Other ways to defend yourself against wildfires or extreme heat, include: keeping the doors closed in your place of residence, keeping a fire extinguisher somewhere easily accessible, and, if you live in a home or on a property, installing a sprinkler system.

Montero also recommends, to those living in particularly vulnerable areas, reinforcing your home with a “fire break.”

“What that means is to change, reduce or eliminate the amount of fuel near your home, so if a fire comes to your area it is less likely to burn that fuel [and] get to your house. You can do that by making sure any small trees, household debris and shrubs are at least 30 feet away from your home.”

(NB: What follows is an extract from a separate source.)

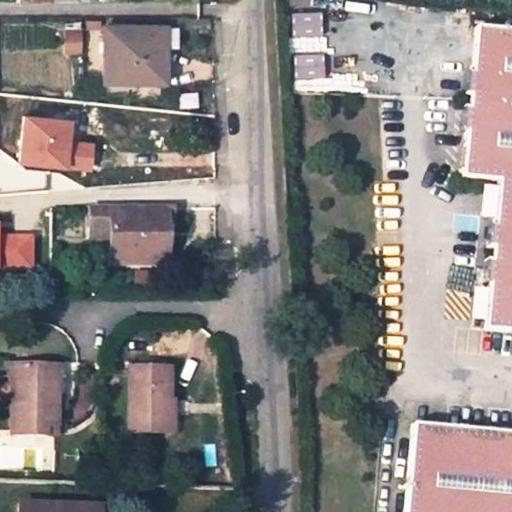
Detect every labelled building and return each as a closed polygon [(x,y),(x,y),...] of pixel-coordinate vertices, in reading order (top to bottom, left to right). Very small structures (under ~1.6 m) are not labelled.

Preparing yourself for extreme heat, specifically, looks like staying hydrated, wearing breathable clothing made of non-heavy fabrics and staying in cool, temperature-controlled spaces. The CDC has more guidance on how to navigate these conditions.

Navigating the aftermath

Following a wildfire, and successfully making your way to a secure and safe spot, do not re-enter your home or dwelling until an official tells you it’s safe to do so. 

Upon re-entry, check your home for any leftover sparks or embers, checking places like the attic or roof for several days after the fire appears to have ended, to be sure there aren’t any potential dangers left.

For those who own their home or property, take any relevant photos you may need to capture the damage the wildfire caused to your personal property. This will be important, and useful, for insurance purposes.

“The best thing [you] can do is follow the instructions from your insurance company and emergency managers,” said Montero.

Some more things to consider include:

  • Make sure any utilities (gas lines, electricity) are turned off and covered to prevent further damage.
  • Be mindful of any animals that may have found their way onto your property, which could be potentially harmful, poisonous or otherwise dangerous.
  • Protect yourself against any sharp debris, exposed wire or unstable structures by using a flashlight and wearing clothing that covers any exposed part of your body.

Protecting your community

There are a plethora of ways you can increase your community’s resilience to extreme weather like wildfires and heat. 

Holding a community-wide first aid or CPR class is one way to do this, along with preparing and learning a community evacuation route or making sure each household has access to an emergency kit, with things like a copy of important documents or first-aid kit.

“The best community advice I have is to just be fire aware,” said Montero. “Finding out what you can do when a fire happens and taking some precautions will help you a lot in the future.”